+++ Extract to read
# Bedded gills



## 6Speed (Mar 8, 2013)

Shoeman said:


> Ok...
> 
> 
> No gills forr you! 2 yearrs!


Ok, I'll just eat the Zander gills...


----------



## kzoofisher (Mar 6, 2011)

6Speed said:


> Won't they get bigger if you let them go and grow? Seems weird we close places for walleye, salmon and trout to spawn and not gills?
> 
> Maybe we need to change the laws to protect the blue gills? BGLM?


Sort of. Not that I think putting some sort of regulation on spawning gills would be workable without a lot of education. But the two easiest regulations that would grow more big bluegill are either dropping the creel limit to 10 or putting a max size limit of 8”. You can achieve the same results by never keeping any males over 8” but getting people to do that voluntarily is pretty hopeless.


----------



## crossneyes (Sep 26, 2005)

I will generally only keep 15 to 20 when fishing with the wife,that's kinda a self imposed limit . But again it depends on what lake I'm on,some of the bigger lakes I fish can take a little more heat than some smaller lakes. Do what you personally feel as long as you stay within the limit. 
Good luck and most of all have fun!


----------



## rob0311 (May 11, 2012)

Get them before the neighbor does!


----------



## june bugger (Oct 28, 2015)

the sparkys taste the best anyways


----------



## lodge lounger (Sep 16, 2005)

After too many instances of finding ancient packs of fish that had gotten shoved to the back of my freezer, I shifted gears some time ago and now only keep what fish I can eat fresh within a day or two. This approach has a number of advantages, chief among them the simple fact that fish, any fish, tastes way better when it's fresh (fortunately not the case with venison). Further, I don't need to wrestle with guilt over depleting the resource (which, given my expertise with a fly rod, my current weapon of choice, isn't much of a threat in any case). And creel limits are never an issue, since in virtually every case my family and I could never eat in one sitting what the DNR says it's legal for me to keep (not applicable to families that include a hoard of perpetually famished teenagers).

But I regularly fish the big water with guys who would no sooner release a legal fish than root for Ohio State. It's all good. They benefit from my decision to only keep a single, smallish salmon or steelhead after they browbeat me into adding more than that to the cooler.

Bluegills on the beds? Sure, why not. Keeping a dozen a couple times during the bedding season probably won't cause the population to plummet.


----------



## mkcass (Oct 18, 2006)

Gills are on the beds in the southwest counties. Have been for the last week or so. High water levels are making some hard to see in some places.


----------



## lodge lounger (Sep 16, 2005)

Oh, right. Kinda lost the thread there in my last post. Happens a lot these days. This last Saturday the gills were staging in 4-6 fow, bedding appeared imminent.


----------



## kzoofisher (Mar 6, 2011)

lodge lounger said:


> Bluegills on the beds? Sure, why not. Keeping a dozen a couple times during the bedding season probably won't cause the population to plummet.


Its actually much easier to over harvest ‘gills than we thought. We’ve been doing it so long we don’t even remember what the fishing could be like. The Wisconsin study will be done in a couple years, with luck that will produce convincing enough data to make a change. 

https://afspubs.onlinelibrary.wiley.com/doi/pdf/10.1080/02755947.2014.1001929

https://www.dnr.state.mn.us/mcvmagazine/issues/2019/may-jun/sunfish.html


----------



## lodge lounger (Sep 16, 2005)
++++++
+++ Supplied material
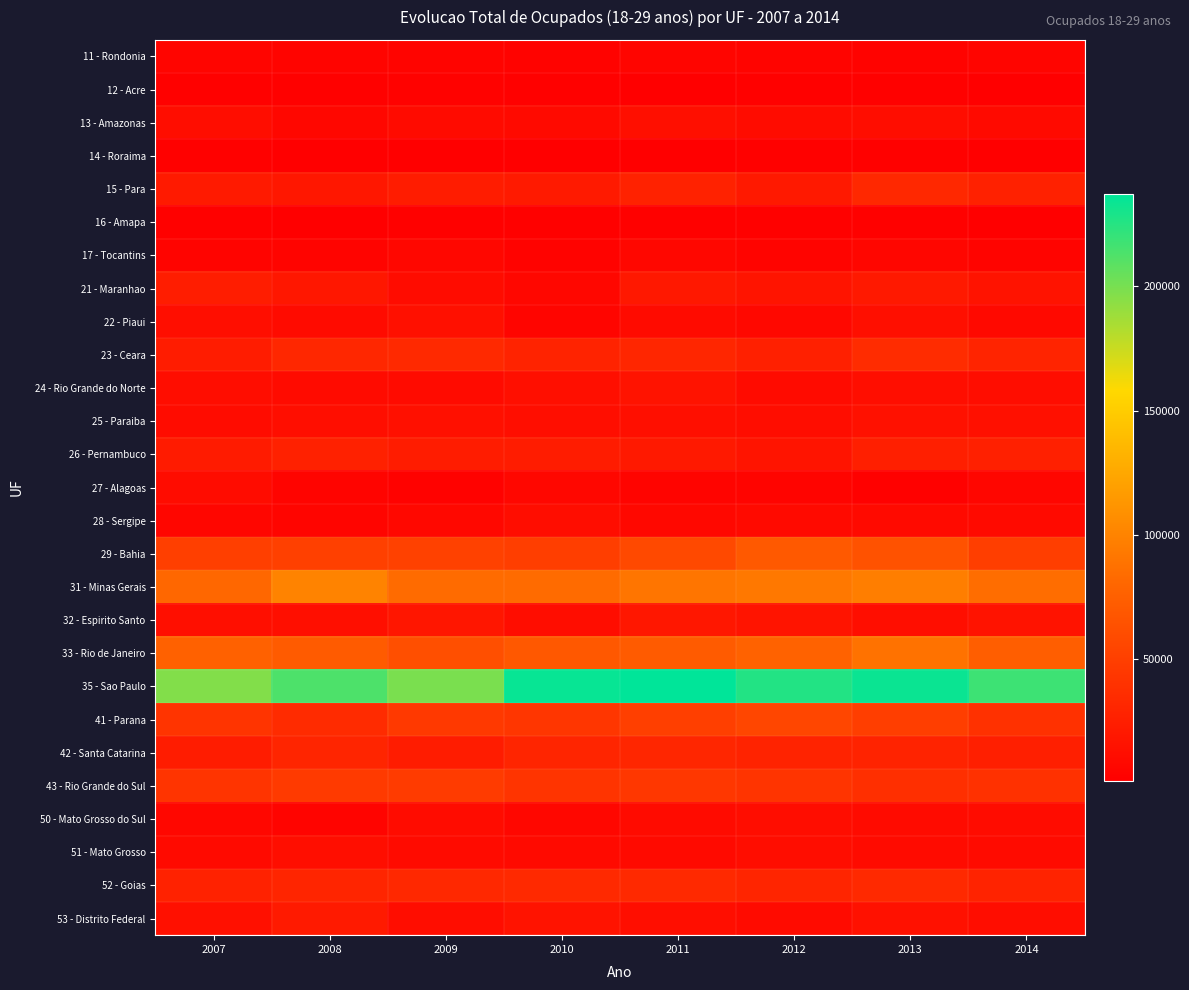

Reading left to right, list all the values displayed in this chart.

11 - Rondonia: 2007=5141	2008=4440	2009=4794	2010=3965	2011=5170	2012=4383	2013=3779	2014=5404
12 - Acre: 2007=1714	2008=2464	2009=3311	2010=2028	2011=1492	2012=1916	2013=2520	2014=1403
13 - Amazonas: 2007=11194	2008=6556	2009=10111	2010=8804	2011=12940	2012=10865	2013=11595	2014=9113
14 - Roraima: 2007=1972	2008=818	2009=949	2010=1375	2011=1384	2012=1772	2013=1901	2014=1033
15 - Para: 2007=21448	2008=19192	2009=22870	2010=21762	2011=27423	2012=21081	2013=32100	2014=26986
16 - Amapa: 2007=1877	2008=776	2009=2100	2010=1838	2011=2208	2012=2302	2013=2581	2014=1315
17 - Tocantins: 2007=4431	2008=4812	2009=6971	2010=3676	2011=6787	2012=4593	2013=6120	2014=4564
21 - Maranhao: 2007=23983	2008=19557	2009=10879	2010=6558	2011=20158	2012=16876	2013=20701	2014=15785
22 - Piaui: 2007=12058	2008=10246	2009=13906	2010=5625	2011=9564	2012=7979	2013=12892	2014=8444
23 - Ceara: 2007=22547	2008=31290	2009=33030	2010=28912	2011=30386	2012=26550	2013=35629	2014=29071
24 - Rio Grande do Norte: 2007=11691	2008=10032	2009=9930	2010=12810	2011=16037	2012=10008	2013=12145	2014=11304
25 - Paraiba: 2007=10931	2008=12354	2009=13937	2010=11881	2011=12931	2012=11399	2013=14326	2014=13573
26 - Pernambuco: 2007=22019	2008=26956	2009=22963	2010=22574	2011=20385	2012=16647	2013=25231	2014=25745
27 - Alagoas: 2007=10556	2008=4500	2009=3222	2010=6481	2011=4821	2012=4842	2013=1794	2014=6293
28 - Sergipe: 2007=5921	2008=5043	2009=7997	2010=11316	2011=7916	2012=9039	2013=9398	2014=9163
29 - Bahia: 2007=50054	2008=50949	2009=51992	2010=49435	2011=57691	2012=69851	2013=64141	2014=49157
31 - Minas Gerais: 2007=80521	2008=99607	2009=83397	2010=83334	2011=90293	2012=92233	2013=96159	2014=84471
32 - Espirito Santo: 2007=12904	2008=12982	2009=18256	2010=11050	2011=19119	2012=16573	2013=12342	2014=16195
33 - Rio de Janeiro: 2007=76123	2008=71573	2009=62571	2010=68699	2011=71620	2012=77348	2013=88080	2014=73576
35 - Sao Paulo: 2007=196867	2008=212871	2009=199018	2010=234727	2011=237180	2012=226364	2013=233944	2014=217936
41 - Parana: 2007=41484	2008=34281	2009=45529	2010=42831	2011=49770	2012=54965	2013=49060	2014=39544
42 - Santa Catarina: 2007=23310	2008=29938	2009=22527	2010=29929	2011=30526	2012=28281	2013=28514	2014=25081
43 - Rio Grande do Sul: 2007=41776	2008=46394	2009=46880	2010=41414	2011=43761	2012=41177	2013=37624	2014=39486
50 - Mato Grosso do Sul: 2007=6435	2008=4458	2009=10680	2010=7095	2011=10071	2012=11080	2013=10112	2014=10605
51 - Mato Grosso: 2007=9448	2008=12570	2009=9739	2010=8839	2011=9461	2012=11609	2013=10283	2014=9635
52 - Goias: 2007=27939	2008=29492	2009=32006	2010=32712	2011=33108	2012=29886	2013=33423	2014=28936
53 - Distrito Federal: 2007=14164	2008=21171	2009=11834	2010=15944	2011=12570	2012=10173	2013=14942	2014=11037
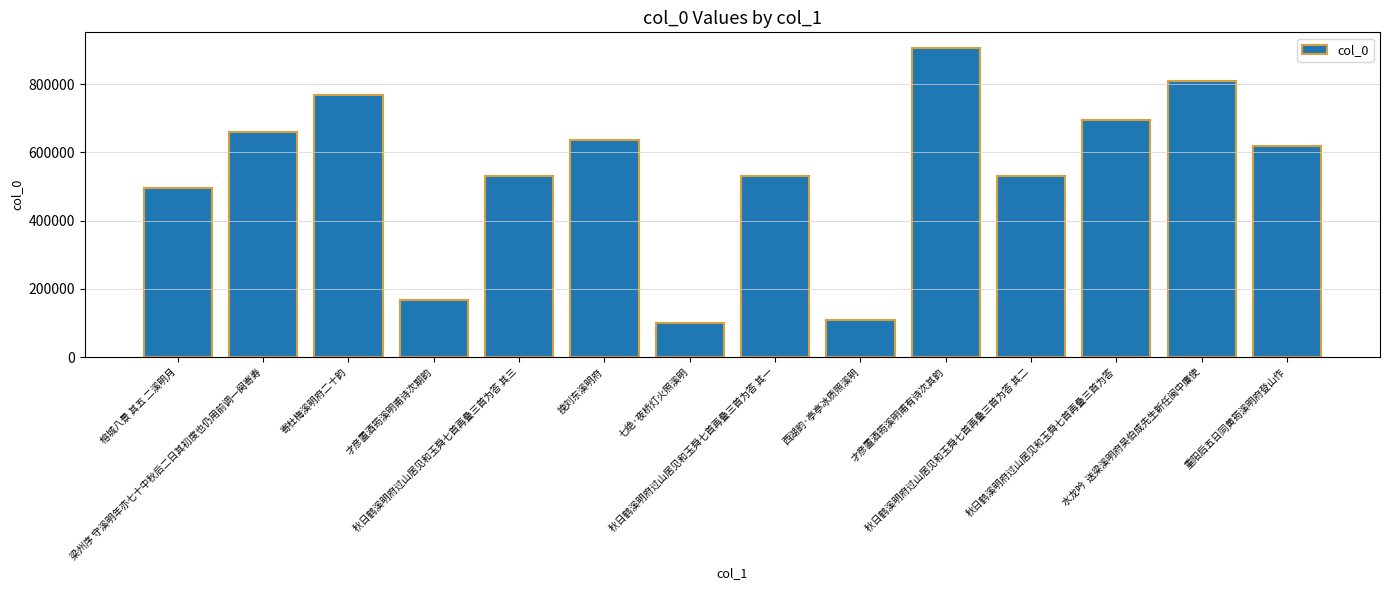

Is it true that the value at 才彦置酒筠溪明甫有诗次其韵 is 1385481?

False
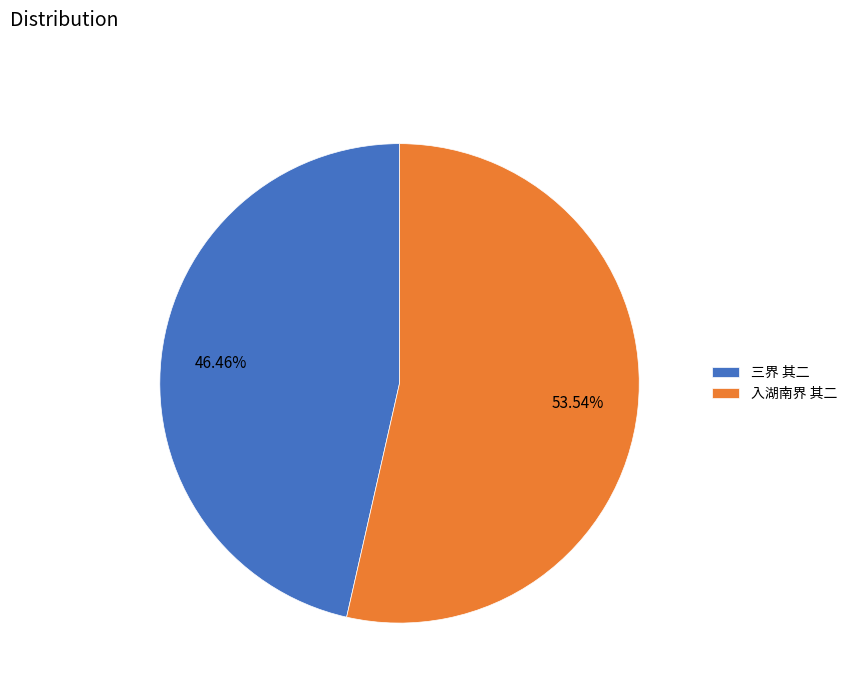

Which has a higher value, 入湖南界 其二 or 三界 其二?

入湖南界 其二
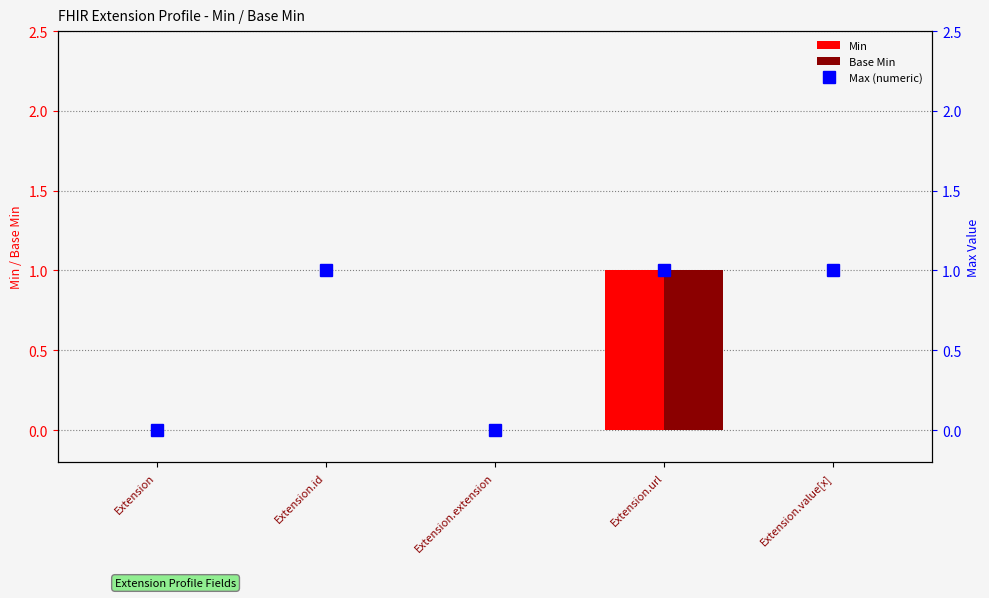

Between Extension and Extension.url, which is larger?

Extension.url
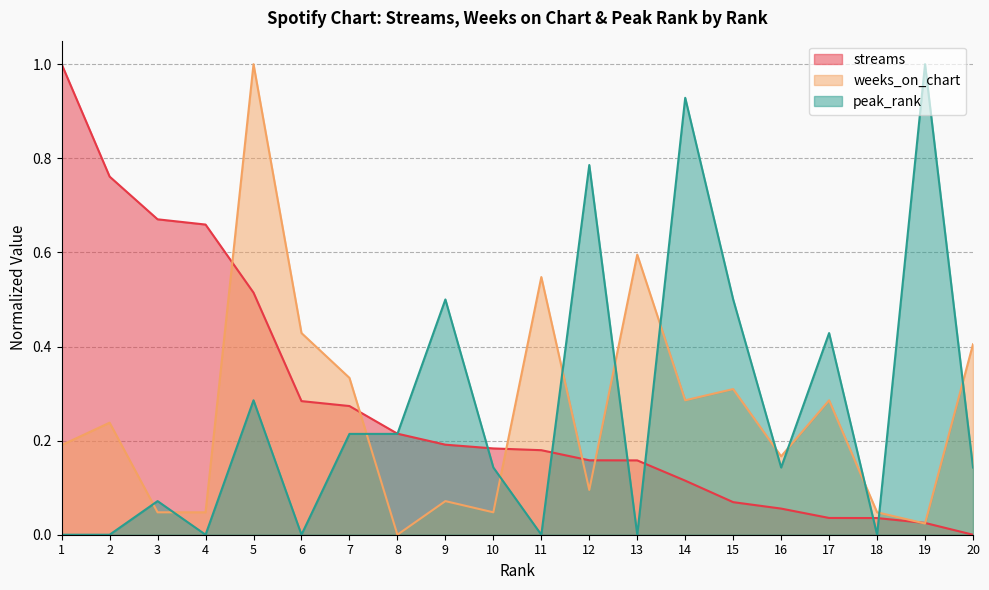

Which category has the lowest value in the peak_rank series?

1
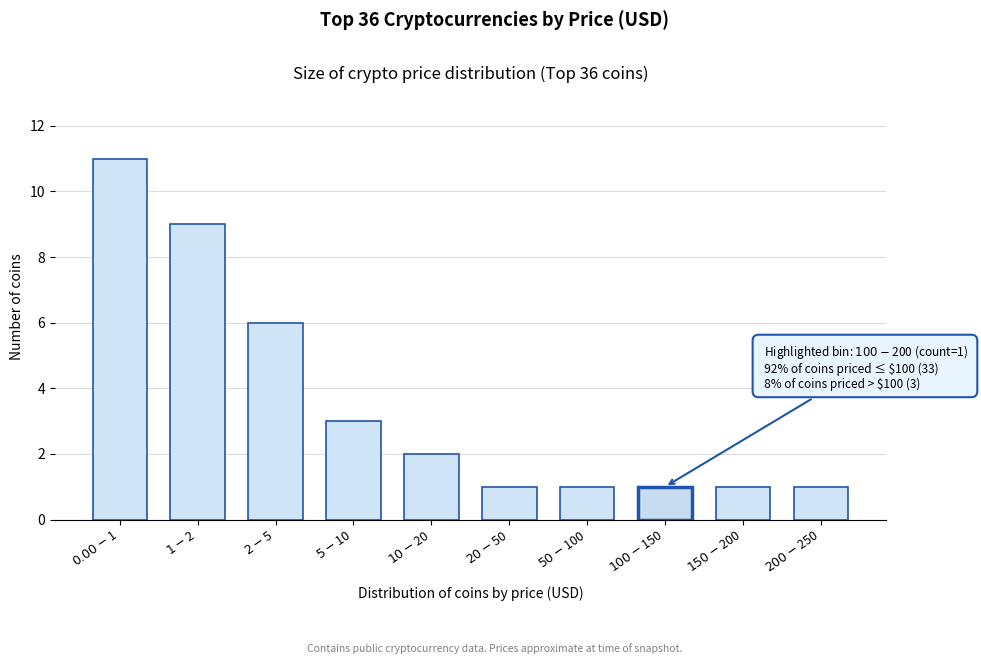

Reading left to right, extract all data points from this chart.

11	9	6	3	2	1	1	1	1	1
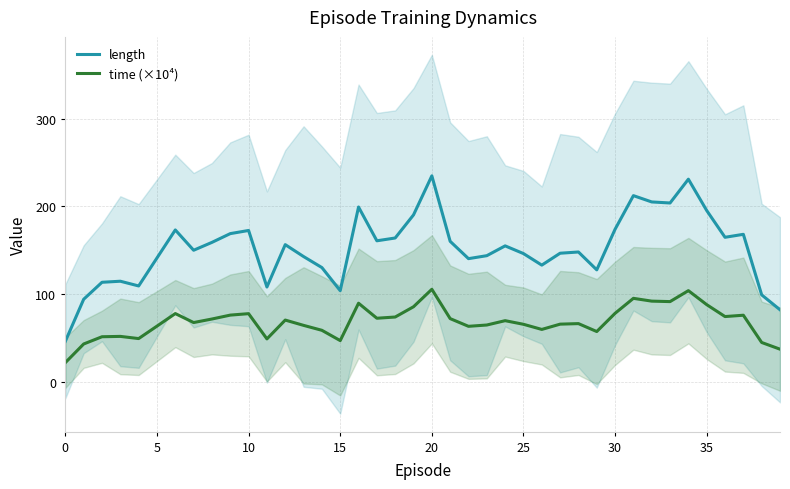

How many values in the time (×10⁴) series exceed 69?

20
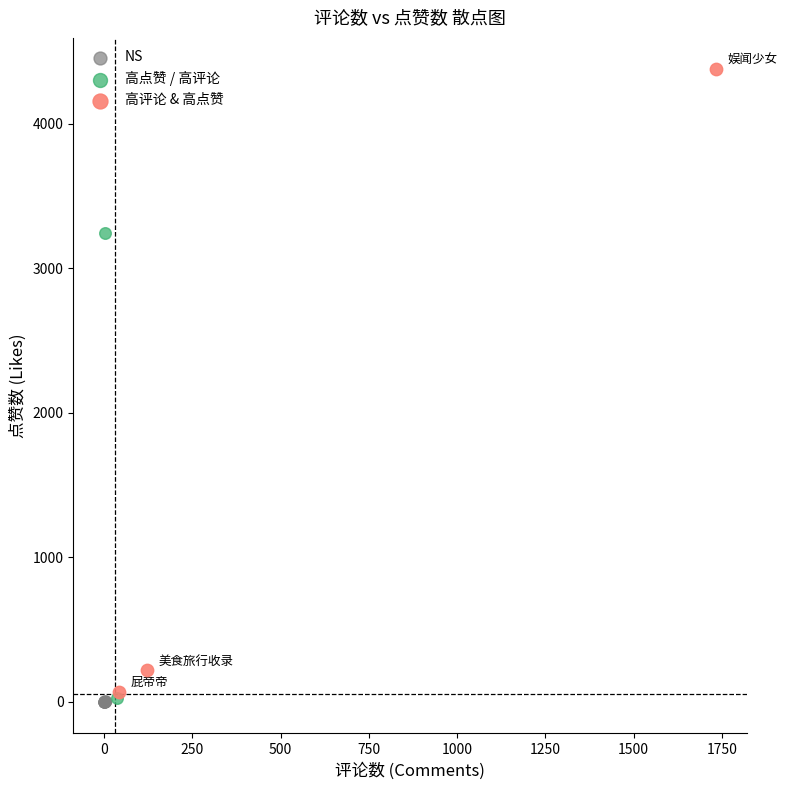

What are all the series names shown in the legend?

NS, 高点赞 / 高评论, 高评论 & 高点赞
++++++
> **Assignment 1**:
Answer these questions about the bluegill thread:
(a) What two regulations does kzoofisher name as the easiest way to grow more big bluegill?
(b) Where does mkcass report that the gills are on the beds?
(c) At what depth did lodge lounger see the gills staging last Saturday?
> **Assignment 2**:
Carry on the bluegill thread from the point where it stops.
Nothing in the rows is needed for what comes next.

> **Response box 1**:
(a) Dropping the creel limit to 10, or setting a maximum size limit of 8”.
(b) In the southwest counties.
(c) In 4-6 fow.

> **Response box 2**:
Good read kzoo! The MN article suggests that harvest would need to be reduced by 40% to positively impact size. I'd totally support lowering the limit to 15. And putting a max size limit as well, say, 9". Regarding bedding gills, difficult (and questionable) to regulate. I think lowering the number kept and maximum size would likely get it done.


----------



## Scout 2 (Dec 31, 2004)

lodge lounger said:


> Good read kzoo! The MN article suggests that harvest would need to be reduced by 40% to positively impact size. I'd totally support lowering the limit to 15. And putting a max size limit as well, say, 9". Regarding bedding gills, difficult (and questionable) to regulate. I think lowering the number kept and maximum size would likely get it done.


It use to be 15 and was raised because the lakes were becoming over run with gills and small ones at that


----------



## Jiw275 (Jan 1, 2015)

Scout 2 said:


> It use to be 15 and was raised because the lakes were becoming over run with gills and small ones at that


Please jog my memory as to when the limit was 15.

Thanks.


----------



## Scout 2 (Dec 31, 2004)

Jiw275 said:


> Please jog my memory as to when the limit was 15.
> 
> Thanks.


In the 50's


----------



## kzoofisher (Mar 6, 2011)

You mean back when everybody kept bass, too? But I’m sure your memories of 60+ years ago are more valid than current scientific studies. 

In 1945 fifteen years of study concluded that stocking bluegill and bass had harmed fisheries. This was also the year the panfish limit was set at 25, no more than 15 of which could be bluegill. I don’t know that there was a limit before that. Minimum size on bass was 5”.


----------



## Scout 2 (Dec 31, 2004)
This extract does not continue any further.